■ Metin Parçası:
>>>>>

13
Yorum
0
Beğeni
0,0
Puan
1460
Okunma

Çok saygın bir edebiyat sitesinin üyeleriyiz bizler. Kimsenin bundan bir kuşkusu olmasın. Üstelik amacı daha çok - hatta tamamen - aşk şiirleri, aşk yazıları üzerine kurulmuş olan bir site.
Çok güzel aşk şiirleri, aşk öyküleri, denemeler yazan arkadaşlarımız var. Kimisi ustaca yazıyor aşk kokan şiir ve yazılarını ; kimisi de gencecik, masumane duygularını, az biraz acemice dile getiriyor. Hepsinin verdiği tad ayrı oluyor.
Bu dünya ,aşk üzerine kurulmuş. Aşkın, sevdanın olmadığı yerde, hayatın tadı olmuyor gerçekten. Öyleyse , aşk şiirleri, öyküler, romanlar ve hatta şarkı - türküler, olmazsa olmazlarıdır hayatımızın.
..............
Ben dahil, bazılarımız aşktan başka konularda yazıyoruz daha çok. Eleştiriliyoruz da bu yüzden. Özellikle siyaset ile ilgili yazılar pek de yakışmıyor aslında siteye. Kendi adıma söyleyeyim ; yazdığımda moralim de bozuluyor benim. Yani ,zevk almıyorum aşk harici yazılarımdan.
........
Bir ev düşünelim : Oldukça kalabalık bir aile olsun içinde yaşayanlar. Dede, nine, anne, baba ve çocuklar... Dede oturduğu köşesinden dışarısını seyrederken, geçmişi anlatır genellikle torunlarına. Savaş zamanlarını, yoklukları, sıkıntıları, kaybedilenleri. Bu günün nesline, sahip olduklarının nelerin bedeli olduğunu anlatmaya çalışır. Anlamasalar bile, bunu kendine görev bilir dedeler.
Nineler belki de kızar dedelere anlattıkları için. Çocukların morallerinin bozulmasını istemezler. Namaz kılmaktır çokça yaptıkları. Kışlık bir şeyler örerken, ağızlarında dualar vardır. Tesbih çekmektir bir diğer işleri. Bunlar da onların kendilerine biçtiği görevdir.
Anne yemek yapar, temizlik yapar, çocuklarına bakar. Dışarıda bir işe gitmiyorsa eğer, bütün gün evde ve ayakta olurlar. Akşam işten dönen erine huzur vermek için çalışır çabalar.
Baba çalışmak zorundadır. Evin geçimi ondan sorulur.
Hangisinin aşktan söz edecek hali vardır sizce ?
Bence hepsinin ! Tüm yaşlılıklarına ve sorumluluklarına rağmen, ortamına göre, onlar da mutlaka aşktan, sevgiden ve bununla ilgili anlarından söz edeceklerdir. Bütün hayatları aşk değildir artık belki ama yine de aşkı, sevgiyi tamamen unutamazlar.

<<<<<

■ Derlenen Bilgiler:
>>>>>

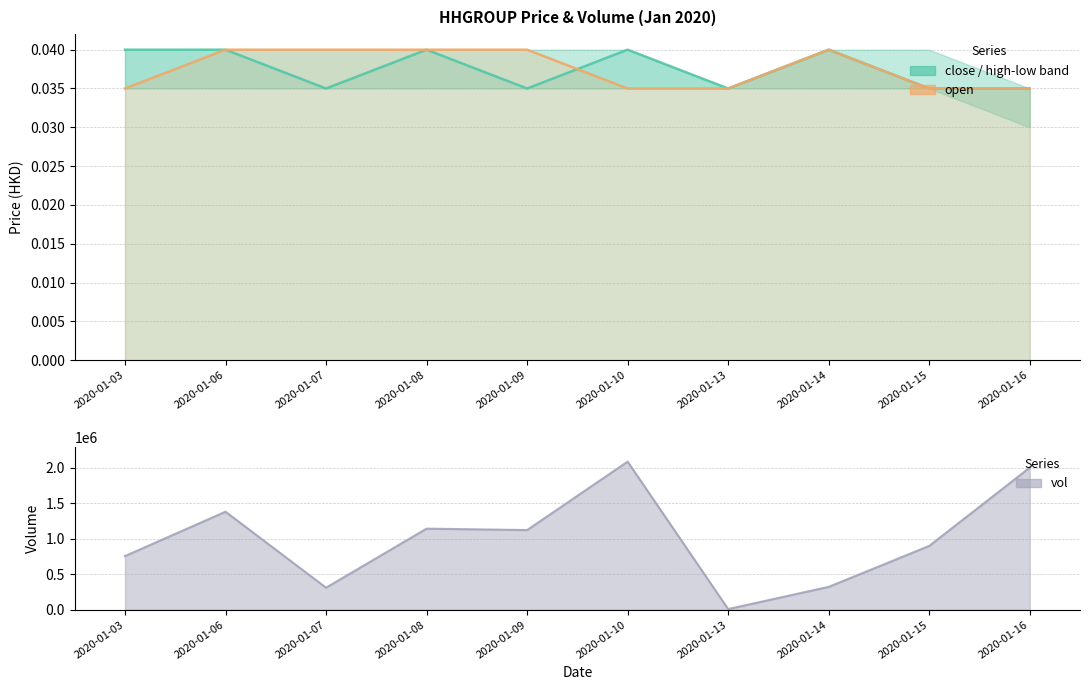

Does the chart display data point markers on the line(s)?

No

<<<<<
>>>>>

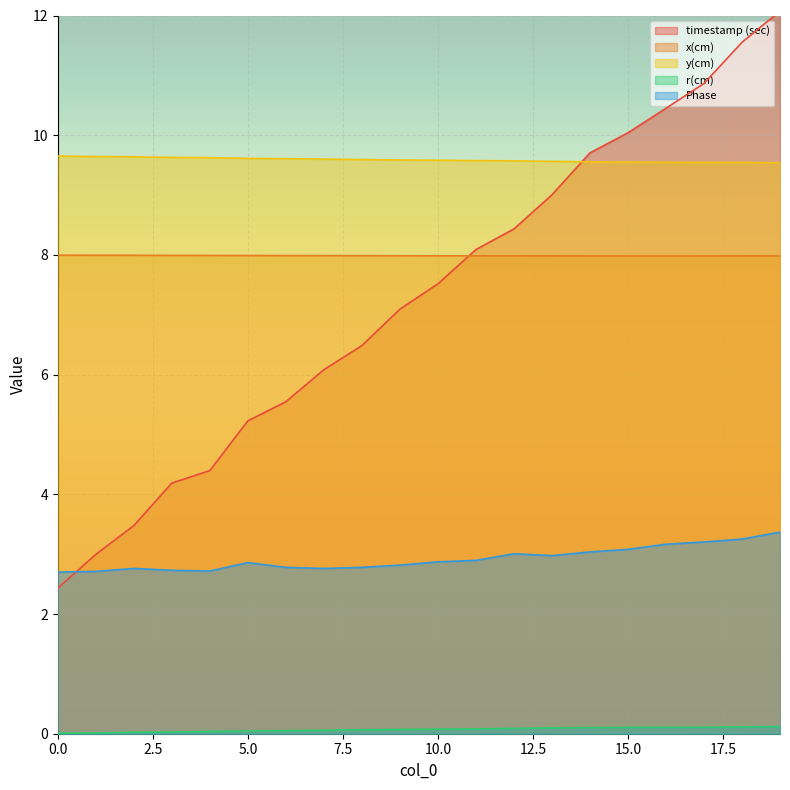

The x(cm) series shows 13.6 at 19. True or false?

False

<<<<<

■ Yapılacak Çalışma:
Aşağıdaki ifadelerin metin parçasıyla uyuşup uyuşmadığını belirtiniz. Her biri için evet ya da hayır deyip kararı belirleyen sözleri metinden aynen alıntılayınız.
(a) Yazar, aşk dışındaki konularda yazdığı yazılardan zevk aldığını söyler.
(b) Metinde baba çalışmak zorunda olan kişi olarak anlatılır.
(c) Ninelerin, dedelerin geçmişi anlatmasına kızabileceği belirtilir.
Kayıtlar başka bir kaynaktan alınmıştır.

■ Çözüm:
(a) Hayır: "zevk almıyorum aşk harici yazılarımdan"
(b) Evet: "Baba çalışmak zorundadır."
(c) Evet: "Nineler belki de kızar dedelere anlattıkları için."